When I started Real Media in 1995, NYC lacked a lot of the basic infrastructure, services and institutional culture that Silicon Valley had in
spades -- we didn't have real estate folks that knew how to deal with start-ups. Our law firms and accounting firms didn't understand the unique needs of start-ups. There weren't pools of
tech-savvy talent ready to take start-up risks. When I started TACODA in 2001, it had gotten much better, but it was still far from where the Valley was in terms of start-up "friendliness."
Having revisited these issues once again when I started Simulmedia late last year, I can say that a lot has changed; a lot has improved.
NYC real estate brokers and landlords now
understand us and offer leases with the kinds of flexibility start-ups need. Many professional service firms in NYC are now very start-up-savvy and -friendly. We now have lots of talent eager to join
start-ups, and more is coming into the city every day. And, just as important, the city government and the local and business media now focus on start-ups and start-up investors and now celebrate the
successes of the start-up community and recognize that NYC is not just about Wall Street.
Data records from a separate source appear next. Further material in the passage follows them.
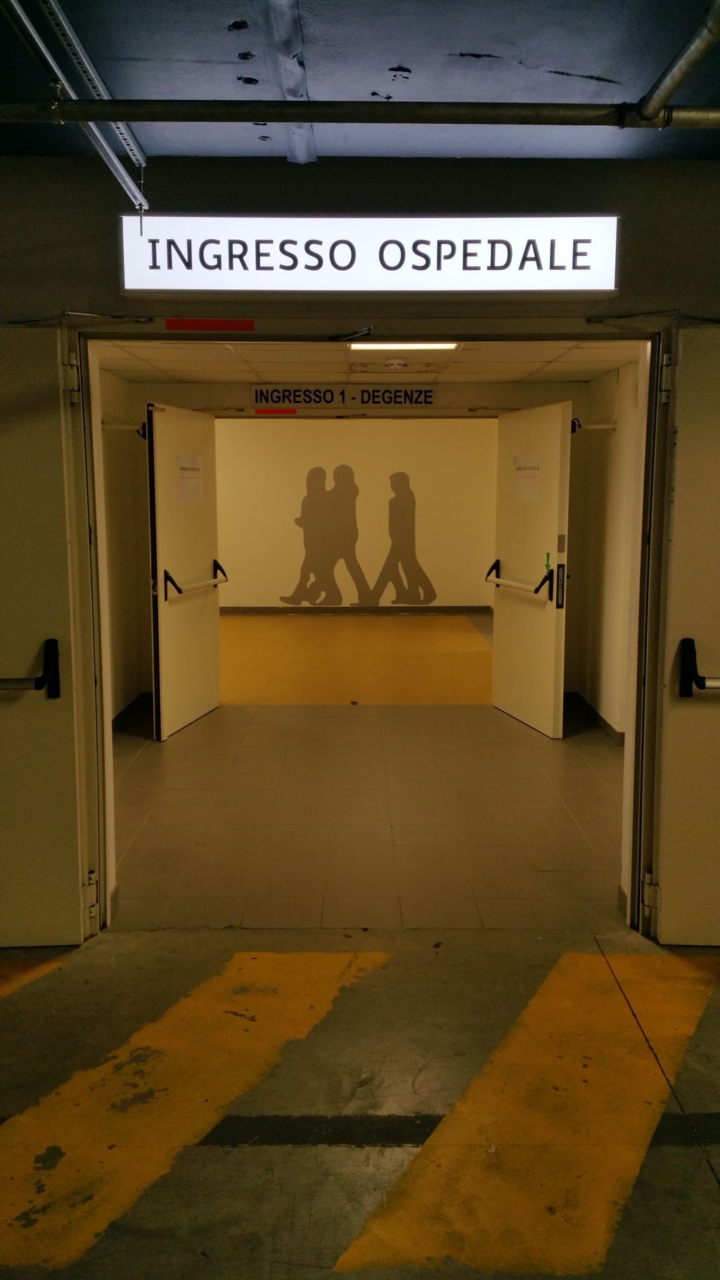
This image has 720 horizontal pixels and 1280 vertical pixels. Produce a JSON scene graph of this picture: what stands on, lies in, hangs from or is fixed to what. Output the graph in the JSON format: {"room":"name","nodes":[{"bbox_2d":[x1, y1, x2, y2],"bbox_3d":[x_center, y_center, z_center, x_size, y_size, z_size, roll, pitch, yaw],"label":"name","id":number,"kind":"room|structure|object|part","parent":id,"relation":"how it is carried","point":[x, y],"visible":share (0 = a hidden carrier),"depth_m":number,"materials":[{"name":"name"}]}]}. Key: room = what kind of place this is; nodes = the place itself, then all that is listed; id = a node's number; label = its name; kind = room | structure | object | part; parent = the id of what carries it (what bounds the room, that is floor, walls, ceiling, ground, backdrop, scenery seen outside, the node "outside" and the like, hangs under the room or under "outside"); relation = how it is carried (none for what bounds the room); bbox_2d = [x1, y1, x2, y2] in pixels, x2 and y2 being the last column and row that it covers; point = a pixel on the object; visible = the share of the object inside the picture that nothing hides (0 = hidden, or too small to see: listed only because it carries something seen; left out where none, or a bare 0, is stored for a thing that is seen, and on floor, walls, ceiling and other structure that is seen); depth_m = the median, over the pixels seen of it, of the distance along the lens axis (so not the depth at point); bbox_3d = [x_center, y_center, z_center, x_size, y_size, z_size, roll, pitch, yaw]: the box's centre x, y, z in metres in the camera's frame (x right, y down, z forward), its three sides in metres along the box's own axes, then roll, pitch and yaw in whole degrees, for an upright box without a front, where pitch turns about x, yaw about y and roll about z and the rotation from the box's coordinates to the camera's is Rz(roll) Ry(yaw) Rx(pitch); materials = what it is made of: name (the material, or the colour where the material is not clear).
{"room":"hallway","nodes":[
{"label":"hallway","id":0,"kind":"room"},
{"bbox_2d":[99,367,152,729],"bbox_3d":[-1.604,-0.529,6.182,0.166,2.433,3.011,0,8,0],"label":"left wall","id":1,"kind":"structure","parent":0,"point":[124,635],"depth_m":6.93,"materials":[{"name":"beige paint"}]},
{"bbox_2d":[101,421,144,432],"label":"wall rail","id":2,"kind":"object","parent":1,"relation":"attached to","point":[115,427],"visible":0.51,"depth_m":6.88,"materials":[{"name":"white metal"}]},
{"bbox_2d":[111,690,151,732],"bbox_3d":[-1.553,0.600,6.364,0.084,0.105,2.335,0,8,0],"label":"baseboard","id":3,"kind":"structure","parent":1,"relation":"attached to","point":[112,721],"depth_m":7.09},
{"bbox_2d":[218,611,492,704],"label":"far room floor","id":4,"kind":"structure","parent":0,"point":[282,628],"depth_m":9.67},
{"bbox_2d":[214,417,497,613],"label":"back wall","id":5,"kind":"structure","parent":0,"point":[439,581],"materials":[{"name":"beige paint"}]},
{"bbox_2d":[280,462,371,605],"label":"decal","id":6,"kind":"object","parent":5,"relation":"attached to","point":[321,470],"visible":0.99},
{"bbox_2d":[219,604,491,613],"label":"baseboard","id":7,"kind":"structure","parent":5,"relation":"attached to","point":[444,610],"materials":[{"name":"brown"}]},
{"bbox_2d":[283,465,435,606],"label":"wall mural","id":8,"kind":"object","parent":5,"relation":"attached to","point":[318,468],"visible":0.99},
{"bbox_2d":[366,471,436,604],"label":"decal","id":9,"kind":"object","parent":5,"relation":"attached to","point":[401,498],"visible":0.99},
{"bbox_2d":[0,923,719,1279],"bbox_3d":[0.116,1.371,1.584,5.795,0.114,4.521,0,8,0],"label":"floor","id":10,"kind":"structure","parent":0,"point":[707,1188],"depth_m":2.67,"materials":[{"name":"concrete"}]},
{"bbox_2d":[0,951,69,998],"bbox_3d":[-1.325,1.104,3.021,0.721,0.011,1.143,0,8,0],"label":"stripe","id":11,"kind":"object","parent":10,"relation":"on","point":[1,992],"visible":0.95,"depth_m":3.33,"materials":[{"name":"yellow paint"}]},
{"bbox_2d":[0,939,395,1275],"bbox_3d":[-0.530,1.150,2.755,0.601,0.010,1.832,5,9,30],"label":"yellow floor marking","id":12,"kind":"object","parent":10,"relation":"on","point":[156,1040],"visible":0.96,"depth_m":2.65,"materials":[{"name":"yellow paint"}]},
{"bbox_2d":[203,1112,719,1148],"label":"floor stripe","id":13,"kind":"object","parent":10,"relation":"on","point":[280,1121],"visible":0.7,"depth_m":2.51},
{"bbox_2d":[333,944,719,1279],"bbox_3d":[0.546,1.146,2.694,0.888,0.011,1.232,0,8,0],"label":"yellow floor marking","id":14,"kind":"object","parent":10,"relation":"on","point":[693,1010],"visible":0.96,"depth_m":2.51,"materials":[{"name":"yellow paint"}]},
{"bbox_2d":[0,0,719,159],"bbox_3d":[0.034,-1.248,1.194,4.575,0.124,4.511,0,8,0],"label":"ceiling","id":15,"kind":"structure","parent":0,"point":[472,45],"depth_m":2.53,"materials":[{"name":"paint"}]},
{"bbox_2d":[5,0,147,219],"bbox_3d":[-0.703,-1.293,2.318,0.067,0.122,2.262,0,8,0],"label":"metal rail","id":16,"kind":"object","parent":15,"relation":"hanging from","point":[126,179],"visible":0.96,"depth_m":2.58,"materials":[{"name":"metal"}]},
{"bbox_2d":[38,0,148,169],"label":"metal rail","id":17,"kind":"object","parent":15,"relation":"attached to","point":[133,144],"visible":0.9,"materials":[{"name":"silver metal"}]},
{"bbox_2d":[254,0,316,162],"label":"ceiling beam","id":18,"kind":"object","parent":15,"relation":"attached to","point":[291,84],"visible":0.96,"depth_m":2.58,"materials":[{"name":"metal"}]},
{"bbox_2d":[0,97,719,128],"bbox_3d":[0.102,-1.265,2.468,3.110,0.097,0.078,0,8,0],"label":"ceiling pipe","id":19,"kind":"object","parent":15,"relation":"hanging from","point":[170,119],"visible":0.99,"depth_m":2.46,"materials":[{"name":"metal"}]},
{"bbox_2d":[634,0,719,121],"bbox_3d":[0.756,-1.269,1.785,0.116,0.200,1.876,0,8,0],"label":"pipe","id":20,"kind":"object","parent":15,"relation":"attached to","point":[659,93],"visible":1,"depth_m":2.38,"materials":[{"name":"metal"}]},
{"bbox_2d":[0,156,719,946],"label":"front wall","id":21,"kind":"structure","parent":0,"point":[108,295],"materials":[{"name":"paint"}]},
{"bbox_2d":[118,215,618,294],"bbox_3d":[0.034,-1.186,3.248,1.531,0.248,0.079,0,8,0],"label":"illuminated sign","id":22,"kind":"object","parent":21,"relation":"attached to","point":[611,288],"visible":0.98,"depth_m":3.21,"materials":[{"name":"white plastic"}]},
{"bbox_2d":[66,318,682,942],"bbox_3d":[0.066,-0.025,3.550,2.215,2.068,0.349,0,8,0],"label":"door frame","id":23,"kind":"structure","parent":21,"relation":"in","point":[636,732],"depth_m":3.49,"materials":[{"name":"metal"}]},
{"bbox_2d":[0,320,94,944],"bbox_3d":[-1.324,0.027,3.364,0.882,2.021,0.140,0,8,0],"label":"left door","id":24,"kind":"structure","parent":23,"relation":"attached to","point":[76,890],"depth_m":3.37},
{"bbox_2d":[0,637,60,696],"bbox_3d":[-1.236,0.101,3.357,0.543,0.184,0.117,0,8,0],"label":"push bar","id":25,"kind":"object","parent":24,"relation":"attached to","point":[53,642],"visible":0.99,"depth_m":3.33,"materials":[{"name":"black metal"}]},
{"bbox_2d":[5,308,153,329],"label":"door closer","id":26,"kind":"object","parent":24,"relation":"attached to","point":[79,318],"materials":[{"name":"silver metal"}]},
{"bbox_2d":[162,317,255,330],"bbox_3d":[-0.496,-1.041,3.480,0.318,0.046,0.014,0,8,0],"label":"red tape","id":27,"kind":"object","parent":23,"relation":"attached to","point":[218,323],"visible":0.96,"depth_m":3.48,"materials":[{"name":"red"}]},
{"bbox_2d":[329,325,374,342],"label":"door closer","id":28,"kind":"object","parent":23,"relation":"attached to","point":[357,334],"visible":0.97,"depth_m":3.45,"materials":[{"name":"metal"}]},
{"bbox_2d":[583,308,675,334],"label":"door closer","id":29,"kind":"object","parent":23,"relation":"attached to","point":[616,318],"visible":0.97,"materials":[{"name":"grey metal"}]},
{"bbox_2d":[649,320,719,946],"bbox_3d":[1.419,0.024,3.402,0.935,2.026,0.147,0,8,0],"label":"right door","id":30,"kind":"structure","parent":23,"relation":"attached to","point":[677,501],"depth_m":3.41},
{"bbox_3d":[0.956,-0.803,3.295,0.040,0.124,0.047,0,8,0],"label":"hinge","id":31,"kind":"part","parent":30,"relation":"part of","materials":[{"name":"metal"}]},
{"bbox_2d":[680,635,719,697],"bbox_3d":[1.300,0.095,3.371,0.560,0.185,0.104,0,8,0],"label":"push bar","id":32,"kind":"object","parent":30,"relation":"attached to","point":[702,679],"visible":0.99,"depth_m":3.34,"materials":[{"name":"black metal"}]},
{"bbox_2d":[113,372,607,712],"bbox_3d":[0.062,-0.732,7.425,3.647,2.417,0.162,0,8,0],"label":"back wall","id":33,"kind":"structure","parent":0,"point":[247,394],"depth_m":7.33,"materials":[{"name":"paint"}]},
{"bbox_2d":[146,401,222,742],"bbox_3d":[-1.121,-0.455,6.861,0.138,2.048,1.044,2,8,12],"label":"left door","id":34,"kind":"structure","parent":33,"relation":"attached to","point":[163,693],"depth_m":6.72,"materials":[{"name":"white metal"}]},
{"bbox_2d":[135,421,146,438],"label":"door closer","id":35,"kind":"object","parent":34,"relation":"attached to","point":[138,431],"visible":0.46,"depth_m":6.96,"materials":[{"name":"black"}]},
{"bbox_2d":[177,453,202,501],"bbox_3d":[-1.074,-1.025,6.655,0.014,0.272,0.324,2,8,12],"label":"paper notice","id":36,"kind":"object","parent":34,"relation":"attached to","point":[193,468],"visible":0.96,"depth_m":6.64,"materials":[{"name":"white paper"}]},
{"bbox_2d":[164,559,227,598],"bbox_3d":[-1.084,-0.396,7.080,0.137,0.161,0.959,2,8,11],"label":"push bar","id":37,"kind":"object","parent":34,"relation":"attached to","point":[170,579],"visible":0.97,"depth_m":6.86,"materials":[{"name":"black metal"}]},
{"bbox_2d":[253,407,298,415],"bbox_3d":[-0.594,-1.614,7.466,0.338,0.053,0.017,0,8,0],"label":"red tape","id":38,"kind":"object","parent":33,"relation":"attached to","point":[259,411],"visible":0.96,"depth_m":7.46,"materials":[{"name":"red"}]},
{"bbox_2d":[252,384,436,406],"bbox_3d":[-0.107,-1.721,7.432,1.307,0.157,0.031,0,8,0],"label":"sign","id":39,"kind":"object","parent":33,"relation":"attached to","point":[373,397],"visible":0.98,"depth_m":7.42,"materials":[{"name":"black"}]},
{"bbox_2d":[491,398,572,739],"bbox_3d":[1.102,-0.469,6.876,0.149,2.067,1.035,-2,8,-12],"label":"right door","id":40,"kind":"structure","parent":33,"relation":"attached to","point":[552,688],"depth_m":6.75,"materials":[{"name":"white metal"}]},
{"bbox_2d":[485,557,553,596],"bbox_3d":[1.065,-0.413,7.120,0.161,0.171,1.008,-2,8,-12],"label":"push bar","id":41,"kind":"object","parent":40,"relation":"attached to","point":[497,561],"visible":0.97,"depth_m":6.89,"materials":[{"name":"black metal"}]},
{"bbox_2d":[512,454,541,501],"bbox_3d":[1.037,-1.006,6.542,0.016,0.282,0.365,-2,8,-13],"label":"paper notice","id":42,"kind":"object","parent":40,"relation":"attached to","point":[527,468],"visible":0.97,"depth_m":6.53,"materials":[{"name":"white paper"}]},
{"bbox_2d":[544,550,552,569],"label":"green sticker","id":43,"kind":"object","parent":40,"relation":"attached to","point":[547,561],"visible":0.9,"depth_m":6.51,"materials":[{"name":"green"}]},
{"bbox_2d":[554,533,566,610],"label":"door lock plate","id":44,"kind":"object","parent":40,"relation":"attached to","point":[561,605],"visible":0.98,"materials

Silicon Valley has provided a great environment for start-ups for many, many years, [but] I suspect that it
hasn't improved that much over the years, certainly not to the extent that New York City has.
New York is improving more and more as a home for technology-driven start-ups. Whether it
will rival the Valley in that area, I don't know. But, as technology-businesses become more and more about how you apply technology in innovative ways to solve business or consumer problems,
rather than what pure technology you can invent, I believe that New York city will become an even better home for technology start-ups. So much global business is conducted here. Of course, like so
many New Yorkers, I am parochial and biased about my adopted home. What do you think?